Pilots tried to abort landing before plane crash-landed in San Francisco

Officials investigating crash say flight was travelling 'significantly below' the target speed during its approach and that the crew tried to abort the landing just before it smashed onto the runway.

Powered by automated translation

SAN FRANCISCO // Officials investigating a jetliner crash in San Francisco have determined that Asiana Airlines flight 214 was travelling "significantly below" the target speed during its approach and that the crew tried to abort the landing just before it smashed onto the runway.

A day after the jetliner crash landed in San Francisco, killing two people and sending more than 180 to hospitals, officials said the probe was also focusing on whether the airport or plane's equipment could have also malfunctioned.

The South Korea government announced yesterday that officials would inspect engines and landing equipment on all Boeing 777 planes owned by Asiana and Korean Air, the national carrier.

The San Mateo County coroner Robert Foucrault said on Sunday that he was investigating whether one of the two teenage passengers killed actually survived the crash but was run over by a rescue vehicle rushing to the burning aircraft. Remarkably, 305 of 307 passengers and crew survived the crash and more than a third did not even require hospitalisation.

Investigators said that the weather was unusually fair for foggy San Francisco. The pilots never discussed having any problems with the plane or its positioning until it was too late.

Seven seconds before the Boeing 777 struck down, a member of the flight crew made a call to increase the jet's lagging speed, the National Transportation Safety Board chief Deborah Hersman said at a briefing based on the plane's cockpit and flight data recorders. Three seconds later came a warning that the engines were about to stall.

Two-and-a-half seconds later, the crew attempted to abort the landing and go back up for another try. While US and South Korea officials are in the early stages of an investigation that will include a weeks-long examination of the wreckage and alcohol tests for the crew, the news confirmed what survivors and other witnesses had reported: a slow-moving airliner flying low to the ground.
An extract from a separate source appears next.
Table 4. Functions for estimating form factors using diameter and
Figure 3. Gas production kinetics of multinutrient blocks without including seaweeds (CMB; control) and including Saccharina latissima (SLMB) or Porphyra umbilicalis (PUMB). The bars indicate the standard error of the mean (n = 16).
"We are not talking about a few knots" difference between the aircraft's target landing speed of 137 knots per hour, or 254 kilometre s per hour, and how fast it was going as it came in for a landing, Ms Hersman said.

Asiana spokeswoman Lee Hyomin said that the pilot at the controls, Lee Gang-guk, had nearly 10,000 hours flying other planes but only 43 in the 777, a plane she said he still was getting used to flying. Another pilot on the flight, Lee Jeong-min, had about 12,390 hours of flying experience, including 3,220 hours on the 777, according to South Korea's ministry of land, infrastructure and transport. Two other pilots were aboard, with teams rotating at the controls.
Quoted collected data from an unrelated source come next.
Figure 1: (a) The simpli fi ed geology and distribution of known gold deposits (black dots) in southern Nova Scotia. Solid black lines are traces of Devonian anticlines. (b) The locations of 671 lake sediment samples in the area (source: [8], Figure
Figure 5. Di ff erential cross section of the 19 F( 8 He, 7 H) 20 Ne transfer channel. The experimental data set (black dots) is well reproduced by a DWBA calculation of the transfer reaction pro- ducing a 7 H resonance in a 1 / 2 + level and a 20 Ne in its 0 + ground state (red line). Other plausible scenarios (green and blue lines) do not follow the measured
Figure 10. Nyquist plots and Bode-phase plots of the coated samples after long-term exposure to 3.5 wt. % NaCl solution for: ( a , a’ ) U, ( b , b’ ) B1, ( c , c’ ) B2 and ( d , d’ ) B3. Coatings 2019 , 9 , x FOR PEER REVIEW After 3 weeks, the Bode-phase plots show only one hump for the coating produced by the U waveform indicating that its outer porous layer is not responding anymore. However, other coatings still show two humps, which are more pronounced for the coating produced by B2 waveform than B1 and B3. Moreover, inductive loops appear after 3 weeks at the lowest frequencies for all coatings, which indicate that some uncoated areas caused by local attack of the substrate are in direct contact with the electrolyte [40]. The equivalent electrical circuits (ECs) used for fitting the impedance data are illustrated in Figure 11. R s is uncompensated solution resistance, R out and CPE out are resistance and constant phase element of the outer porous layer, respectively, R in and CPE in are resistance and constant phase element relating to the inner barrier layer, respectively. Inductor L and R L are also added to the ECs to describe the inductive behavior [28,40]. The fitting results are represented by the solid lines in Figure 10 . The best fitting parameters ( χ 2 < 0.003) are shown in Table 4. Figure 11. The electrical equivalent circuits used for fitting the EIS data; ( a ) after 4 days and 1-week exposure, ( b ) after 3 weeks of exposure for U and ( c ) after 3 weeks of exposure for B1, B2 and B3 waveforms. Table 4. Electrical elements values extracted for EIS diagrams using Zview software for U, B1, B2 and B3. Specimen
In the first comments on the crash by a crew member, cabin manager Lee Yoon-hye said that seconds before impact she felt that something was wrong.

"Right before touchdown, I felt like the plane was trying to take off. I was thinking 'what's happening?' and then I felt a bang," Ms Lee told reporters. "That bang felt harder than a normal landing. It was a very big shock. Afterward, there was another shock and the plane swayed to the right and to the left."

She said that during the evacuation, two inflatable slides that were supposed to inflate toward the outside, inflated toward the inside of the plane, hurting two flight attendants. Pilots came to rescue the flight attendants but even after getting injured, she said the crew did not leave the plane until after the passengers evacuated.

Hospital officials said on Sunday that two of the people who remained hospitalised in critical condition were paralysed with spinal injuries.

The flight originated in Shanghai, China, and stopped over in Seoul, South Korea, before making the nearly 11-hour trip to San Francisco.